Article written by Matt Mills
I have always been a big believer in doing lots of assistance exercises, especially when it comes to the sport of Strongman. Higher volume training has always been something my body has responded best too. Most beginners to the sport need to focus on the main movements of Strongman and improve their technique. Once a base has been established namely in the deadlift, overhead press, and moving events, then more accessory exercises can be added to the program. The best competitors train their weak points, and that is where the accessory work comes in to help. These are just a handful of assistance exercises I use to improve my events. Now, this list is not a replacement for any of the main barbell lifts or strongman events as we are looking to improve here.
1. Paused Front and Back Squats
If you have never tried paused squats, they are very humbling. Start with a very light weight, and slowly build your way up to a heavier set. I like to pause for 3 seconds at the bottom, any less and I don’t feel there is much benefit and any more, you may pass out. You want to make sure you hold your breath at the bottom of this movement, breathing out will only relax you to some degree. The pause front squat has the best carry over to improving the atlas stone load and picking a Husafell off the floor. A good tip on this exercise is to stay tight! Any kind of relaxing out of the hole will make this miserable to finish. Keep yourself honest with these and have someone count for 3 seconds, otherwise it will turn into hardly a pause at all. Not only do paused squats help in building your deadlift and stone events, they also improve your strength coming out of the hole with normal squats. If you want to make these even more difficult, try paused back squats with a Safety bar if you have access to one, and lose the belt here to build more core
2. Snatch Grip Deadlifts
In strongman, it’s not very common to have a deadlift event be from a standard height. Generally it is something extremely heavy but raised off the ground 12 to even 18 inches sometimes. For some this may be an easier lift, but for others, this height can be extremely challenging to get the bar moving. Deadlifting from this height takes an incredible amount of upper back strength which is exactly what we are focusing on when performing a snatch grip deadlift. For those of you who have done a car deadlift this movement is essential for building strength at that angle. A whole other article could be written about how to do a car deadlift but the angle you must pull at requires huge amounts of upper back strength. I love any variation of a snatch grip deadlift for its degree of difficulty, and I feel it is one of the best exercise to add muscle to your entire body.
3. Z press
The Z-press I feel is the most challenging overhead press that can be performed with a barbell and it’s named after the strongest presser in the world, Zydrunas Savickas, so you know it must work. Strictly Military presses should always be part of your program but when the weight gets too heavy you tend to lean back to press the weight overhead. With the Z press you must stay perfectly up right as you drive the bar overhead. Your core will be greatly challenged, as well as your shoulder stability, both needed to press awkward objects overhead in strongman. Make sure you set the pins or straps about clavicle height so you won’t have much of a problem getting the bar into position. Make sure you drive your head through as the bar passes your forehead, otherwise with a heavy weight you will fall backwards. This movement can also be performed with dumbbells and kettlebells.

## DATA UNDER STUDY
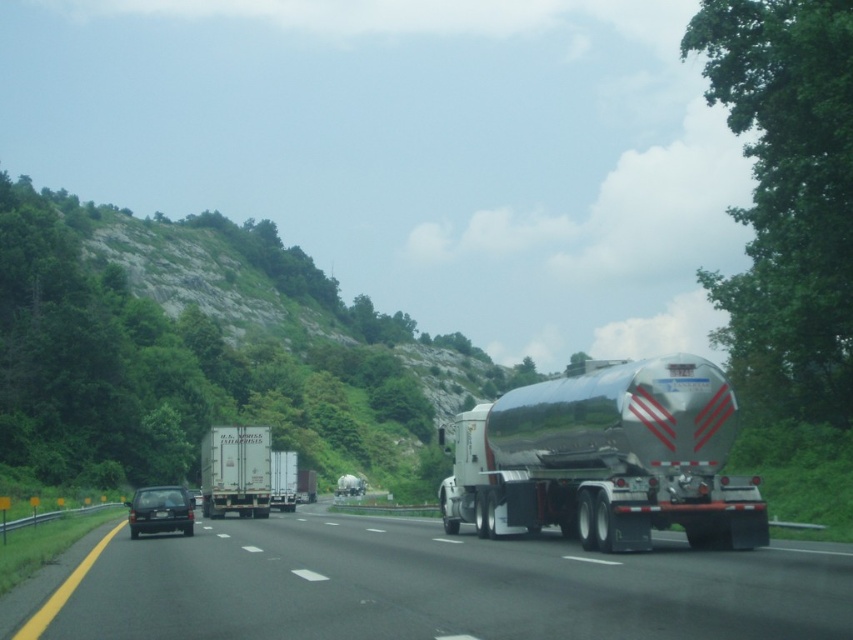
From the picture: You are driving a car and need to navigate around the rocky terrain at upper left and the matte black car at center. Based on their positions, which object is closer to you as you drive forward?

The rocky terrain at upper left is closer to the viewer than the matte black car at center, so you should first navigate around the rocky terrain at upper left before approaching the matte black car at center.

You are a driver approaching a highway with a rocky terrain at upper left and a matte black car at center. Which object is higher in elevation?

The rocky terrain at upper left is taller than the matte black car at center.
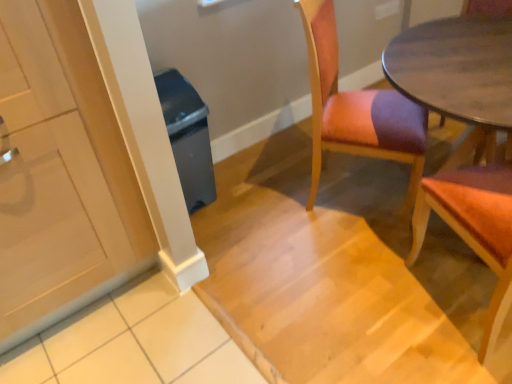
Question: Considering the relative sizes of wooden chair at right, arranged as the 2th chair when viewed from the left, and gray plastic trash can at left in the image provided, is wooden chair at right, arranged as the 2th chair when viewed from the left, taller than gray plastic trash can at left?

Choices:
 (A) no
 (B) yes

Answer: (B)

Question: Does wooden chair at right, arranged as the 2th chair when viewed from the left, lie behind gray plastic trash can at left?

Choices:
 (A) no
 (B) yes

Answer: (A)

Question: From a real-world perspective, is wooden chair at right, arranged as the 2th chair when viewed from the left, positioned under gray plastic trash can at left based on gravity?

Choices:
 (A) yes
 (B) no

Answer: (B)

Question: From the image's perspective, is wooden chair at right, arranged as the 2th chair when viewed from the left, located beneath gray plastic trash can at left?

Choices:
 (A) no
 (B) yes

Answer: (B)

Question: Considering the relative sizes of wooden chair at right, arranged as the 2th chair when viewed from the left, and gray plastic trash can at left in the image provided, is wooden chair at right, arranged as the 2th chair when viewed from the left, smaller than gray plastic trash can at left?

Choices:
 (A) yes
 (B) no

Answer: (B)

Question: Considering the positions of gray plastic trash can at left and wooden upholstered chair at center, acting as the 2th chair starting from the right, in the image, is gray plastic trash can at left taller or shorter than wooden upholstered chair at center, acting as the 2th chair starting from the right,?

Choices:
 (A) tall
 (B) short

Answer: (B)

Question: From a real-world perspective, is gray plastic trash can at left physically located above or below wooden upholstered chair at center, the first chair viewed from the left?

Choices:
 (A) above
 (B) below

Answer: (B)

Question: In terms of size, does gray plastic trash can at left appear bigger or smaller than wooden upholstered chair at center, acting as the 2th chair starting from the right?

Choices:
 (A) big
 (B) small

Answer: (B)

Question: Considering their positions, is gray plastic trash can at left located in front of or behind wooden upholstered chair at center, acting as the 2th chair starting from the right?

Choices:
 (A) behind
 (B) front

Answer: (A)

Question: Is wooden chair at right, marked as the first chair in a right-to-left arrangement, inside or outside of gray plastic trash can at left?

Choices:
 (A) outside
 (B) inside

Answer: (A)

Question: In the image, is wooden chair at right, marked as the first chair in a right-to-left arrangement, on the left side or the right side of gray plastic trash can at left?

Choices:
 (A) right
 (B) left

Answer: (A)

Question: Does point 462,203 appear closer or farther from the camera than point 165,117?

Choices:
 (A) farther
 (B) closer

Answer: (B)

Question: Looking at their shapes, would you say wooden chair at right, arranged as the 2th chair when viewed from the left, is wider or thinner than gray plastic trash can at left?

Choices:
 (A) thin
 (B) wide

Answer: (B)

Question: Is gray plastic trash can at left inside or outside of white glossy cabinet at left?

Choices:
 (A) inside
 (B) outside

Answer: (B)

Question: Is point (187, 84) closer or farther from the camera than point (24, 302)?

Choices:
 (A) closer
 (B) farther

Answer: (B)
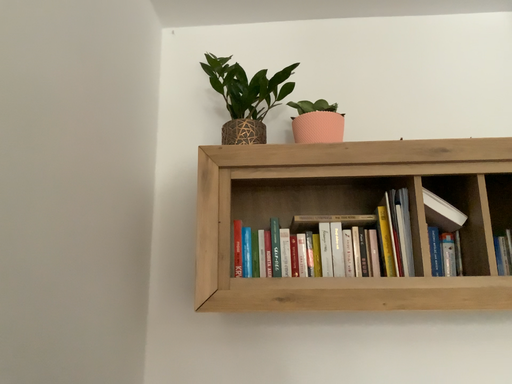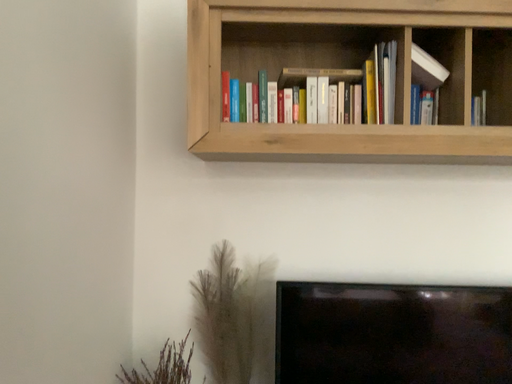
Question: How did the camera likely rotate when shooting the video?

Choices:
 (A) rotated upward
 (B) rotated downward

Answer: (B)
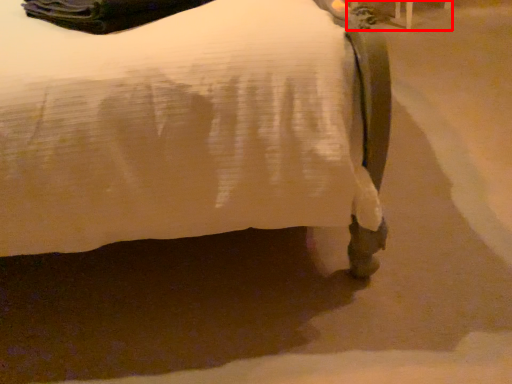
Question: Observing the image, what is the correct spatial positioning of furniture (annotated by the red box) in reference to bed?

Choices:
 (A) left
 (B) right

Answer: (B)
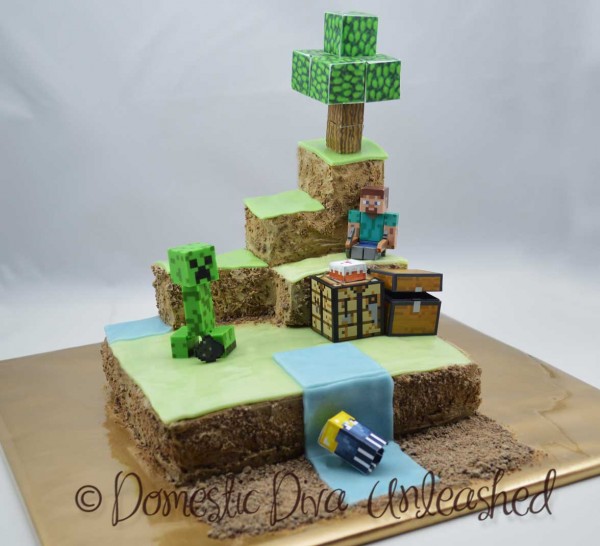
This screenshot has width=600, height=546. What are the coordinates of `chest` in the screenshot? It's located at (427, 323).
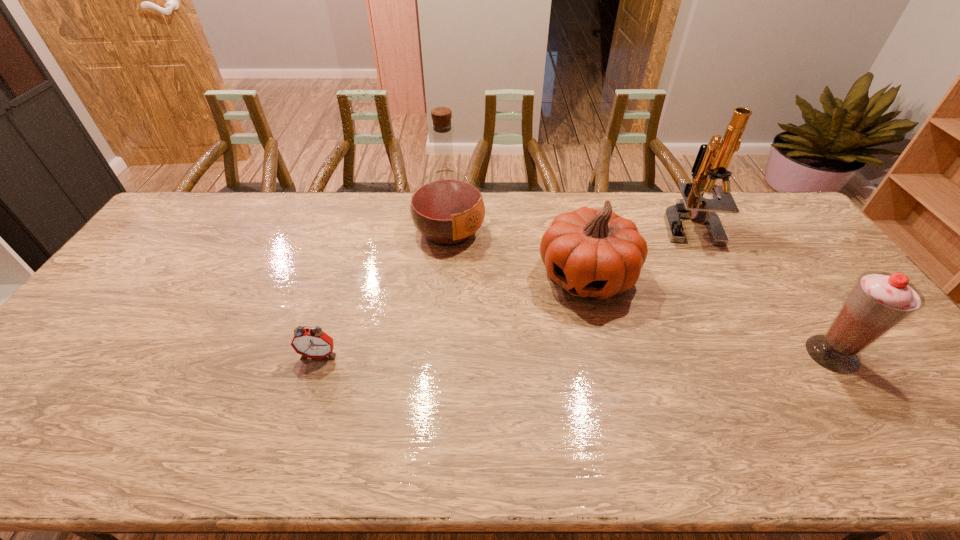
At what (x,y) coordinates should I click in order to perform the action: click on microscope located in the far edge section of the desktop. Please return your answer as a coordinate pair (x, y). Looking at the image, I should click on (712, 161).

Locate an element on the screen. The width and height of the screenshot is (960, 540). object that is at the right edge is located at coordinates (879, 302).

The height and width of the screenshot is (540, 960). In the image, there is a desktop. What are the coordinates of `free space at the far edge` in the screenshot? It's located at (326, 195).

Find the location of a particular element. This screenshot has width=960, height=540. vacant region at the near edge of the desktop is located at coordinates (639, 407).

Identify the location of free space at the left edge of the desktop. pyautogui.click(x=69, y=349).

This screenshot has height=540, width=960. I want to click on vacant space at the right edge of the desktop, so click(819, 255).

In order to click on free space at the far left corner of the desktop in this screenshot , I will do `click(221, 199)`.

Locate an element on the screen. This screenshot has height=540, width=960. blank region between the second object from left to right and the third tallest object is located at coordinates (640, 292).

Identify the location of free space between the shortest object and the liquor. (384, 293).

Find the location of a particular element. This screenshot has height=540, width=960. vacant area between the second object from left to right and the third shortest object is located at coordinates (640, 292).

## TASK DIRECTIONS
In the strongman article, who is the Z press named after? The material isn't needed for what follows.

## THE ANSWER
Zydrunas Savickas, described as the strongest presser in the world.